The perception that most people have of mental illness comes from a lot of things.
There is of course the fact that mental illness isn’t a tangible as a physical one. Sure, after a while, you start neglecting yourself, you don’t shower, brush your teeth, you might eat too much or too little, you might even harm yourself. But for the most part, nobody can really “see” your illness, other than maybe you looking depressed.
Additionally, you have the romanticization of mental illness in entertainment and media. “Oh, ‘Girl Interrupted’ is such a great film about a strong woman dealing with her problems”, “Oh, those colorful characters in ‘Cuckoo’s Nest’ were just so fun”. People see a mental illness as a character trait. Something that adds to who someone is, but it doesn’t add anything, it subtracts all the things that make you feel human. This leads to a lot of people diagnosing themselves with an illness to explain their actual character traits, which tends to minimize the suffering of people with an actual mental illness. “Oh, well we all get depressed. You just need to think positive and do something fun! Go have an adventure”. The problem with this line of thinking, is that it assumes that a mental illness is a temporary condition, and not a persistent set of symptoms that manifest on a regular basis. Being depressed is not having depression. Being depressed is having a cold. Having depression is having an auto-immune deficiency.
While I can not speak for all mental illnesses, I can speak about depression and PTSD. Both of which I have suffered from for the better part of 2 decades, and both of which make my life incredibly difficult.
Depression is a mental and social cancer. It seeps into your life, it infects you. It takes you over. All the things you enjoy, the things that make you happy, they become meaningless. Imagine one day you woke up, and your favorite meal in the whole world, tasted like shit. Now imagine that’s what you feel your life is like. Oh, you might get a reprieve once in a while, but it’s like cancer going into remission. You know it’ll be back, and you worry about if you’re going to survive it this time.

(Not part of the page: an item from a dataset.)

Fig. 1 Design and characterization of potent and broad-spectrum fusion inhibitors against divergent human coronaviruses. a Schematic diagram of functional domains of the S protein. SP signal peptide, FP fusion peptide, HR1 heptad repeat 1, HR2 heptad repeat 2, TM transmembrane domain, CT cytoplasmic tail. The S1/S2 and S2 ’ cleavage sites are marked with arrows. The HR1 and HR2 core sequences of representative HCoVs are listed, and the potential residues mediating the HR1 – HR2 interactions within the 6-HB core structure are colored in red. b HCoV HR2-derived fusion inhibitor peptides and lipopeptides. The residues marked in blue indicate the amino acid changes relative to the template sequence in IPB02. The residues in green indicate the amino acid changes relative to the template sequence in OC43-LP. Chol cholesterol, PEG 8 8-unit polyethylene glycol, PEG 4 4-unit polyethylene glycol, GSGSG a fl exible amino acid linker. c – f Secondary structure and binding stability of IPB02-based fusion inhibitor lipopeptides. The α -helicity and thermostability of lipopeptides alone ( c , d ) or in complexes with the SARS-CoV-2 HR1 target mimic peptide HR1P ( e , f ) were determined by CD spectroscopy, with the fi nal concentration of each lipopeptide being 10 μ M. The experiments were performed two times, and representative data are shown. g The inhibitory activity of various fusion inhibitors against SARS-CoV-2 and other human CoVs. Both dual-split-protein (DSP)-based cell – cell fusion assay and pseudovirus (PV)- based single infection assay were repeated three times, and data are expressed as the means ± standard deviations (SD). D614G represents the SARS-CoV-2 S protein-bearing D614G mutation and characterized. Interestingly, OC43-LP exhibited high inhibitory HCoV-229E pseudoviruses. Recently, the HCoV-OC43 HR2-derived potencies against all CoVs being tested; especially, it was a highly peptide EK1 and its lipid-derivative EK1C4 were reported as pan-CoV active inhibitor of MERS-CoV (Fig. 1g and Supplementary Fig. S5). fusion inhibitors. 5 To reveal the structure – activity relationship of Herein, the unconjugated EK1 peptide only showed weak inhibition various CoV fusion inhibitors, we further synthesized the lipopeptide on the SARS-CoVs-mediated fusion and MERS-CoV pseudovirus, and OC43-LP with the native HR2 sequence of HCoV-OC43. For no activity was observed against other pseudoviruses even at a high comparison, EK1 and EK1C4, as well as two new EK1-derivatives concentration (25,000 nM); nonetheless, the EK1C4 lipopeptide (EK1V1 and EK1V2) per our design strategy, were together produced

Then you deal with the people who try to sympathize with you, but if they don’t have it, they don’t really know. So they try to cheer you up, but it doesn’t work. So they get tired of seeing you waste away, and they stop calling. Because, who wants to be around a Debbie Downer? They’re worried that you’ll infect them with your sadness. Your work declines, because when you can be bothered to get out of bed and show up, you can’t focus. Your performance sucks, and you know it. It’s like you have no energy for anything. Your boss notices this, and because they don’t think you’re actually depressed, because “You seemed fine a week ago, you need to leave your personal problems at home”, you lose your job. So you get more depressed, because now not only are you depressed, you’re alone. You feel like a disappointment. You feel like you’ve failed yourself, your friends, your family, and that everyone would be better off without you.

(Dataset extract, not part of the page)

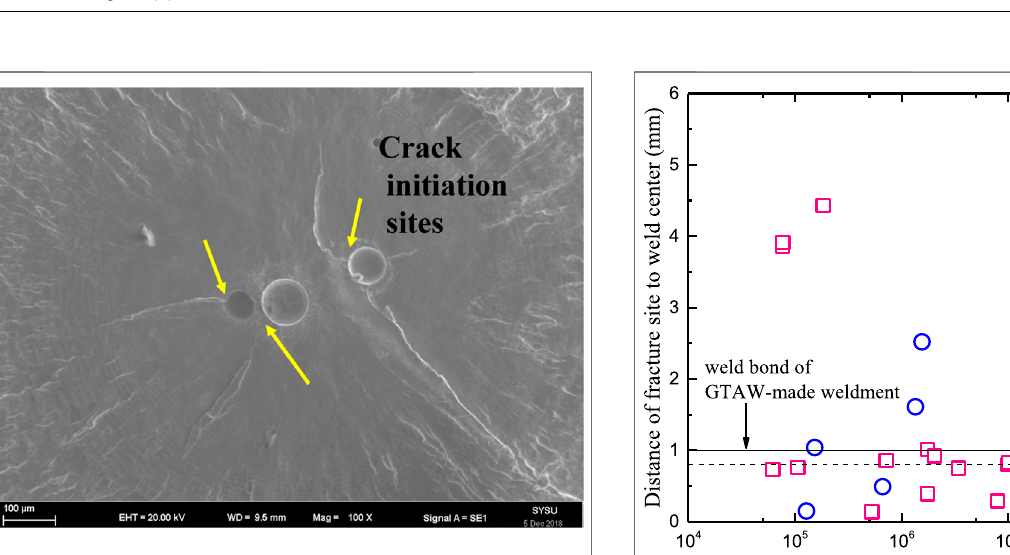
FIGURE 8 | Fracture surface of the specimen (LBW) tested at 250 MPa failed at 5.14 × 10 8 cycles. (A) overview of the fracture surface, (B) enlargement of the marked rectangle in (A) .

So here you are, sitting in your room. Every thought is a muddled mess of how much you hate yourself. You haven’t showered, or brushed your teeth in days. You get up to go to the bathroom, but since you’ve stopped eating, you don’t even do that anymore. Your bills are piling up, but you haven’t been able to hold a steady job in years. You have no friends, and even if you do, they don’t want to be around you, because you’re depressing. Because you’ve got no job, you’ve probably got no health insurance to get help. But it’s not like it matters, because you’ve been on so many meds that did absolutely nothing to help, you start to wonder if the meds made you worse, if it’s really just “all in your head”. Because you’ve got no friends, you’ve got no support network. Pretty soon, you’re going to end up on the streets, because you’ve got no job, no one to stay with, and no one to help.
And then, you get a reprieve. Your depression goes into remission, even if for an hour. So when people see you not being visibly depressed, it reinforces their idea that it’s something you can just “get over”. But you still feel it in the back of your skull. Those cancerous cells multiplying, waiting to turn into a tumor, waiting to spread through every facet of your life.